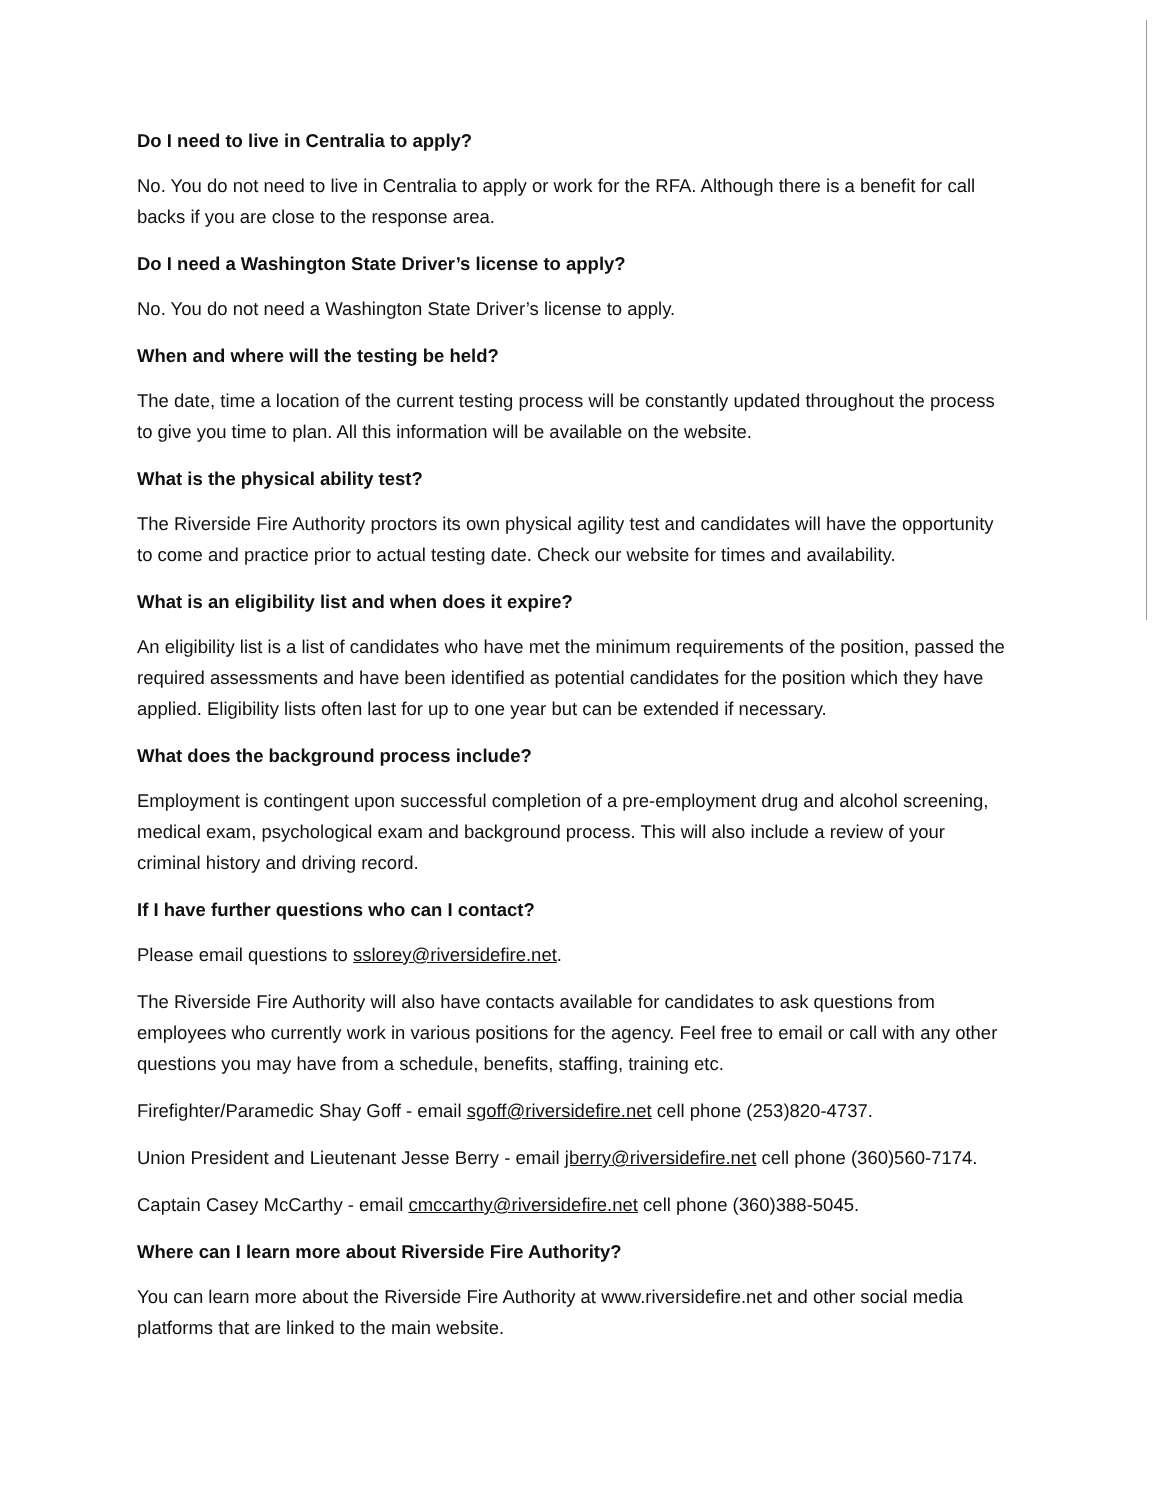Do I need to live in Centralia to apply?
No. You do not need to live in Centralia to apply or work for the RFA. Although there is a benefit for call backs if you are close to the response area.
Do I need a Washington State Driver’s license to apply?
No. You do not need a Washington State Driver’s license to apply.
When and where will the testing be held?
The date, time a location of the current testing process will be constantly updated throughout the process to give you time to plan. All this information will be available on the website.
What is the physical ability test?
The Riverside Fire Authority proctors its own physical agility test and candidates will have the opportunity to come and practice prior to actual testing date. Check our website for times and availability.
What is an eligibility list and when does it expire?
An eligibility list is a list of candidates who have met the minimum requirements of the position, passed the required assessments and have been identified as potential candidates for the position which they have applied. Eligibility lists often last for up to one year but can be extended if necessary.
What does the background process include?
Employment is contingent upon successful completion of a pre-employment drug and alcohol screening, medical exam, psychological exam and background process. This will also include a review of your criminal history and driving record.
If I have further questions who can I contact?
Please email questions to sslorey@riversidefire.net.
The Riverside Fire Authority will also have contacts available for candidates to ask questions from employees who currently work in various positions for the agency. Feel free to email or call with any other questions you may have from a schedule, benefits, staffing, training etc.
Firefighter/Paramedic Shay Goff - email sgoff@riversidefire.net cell phone (253)820-4737.
Union President and Lieutenant Jesse Berry - email jberry@riversidefire.net cell phone (360)560-7174.
Captain Casey McCarthy - email cmccarthy@riversidefire.net cell phone (360)388-5045.
Where can I learn more about Riverside Fire Authority?
You can learn more about the Riverside Fire Authority at www.riversidefire.net and other social media platforms that are linked to the main website.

** What the exercise asks **
"State" is the word to look for; copy every line of the data that has it.

** Result below **
Do I need a Washington State Driver’s license to apply?
No. You do not need a Washington State Driver’s license to apply.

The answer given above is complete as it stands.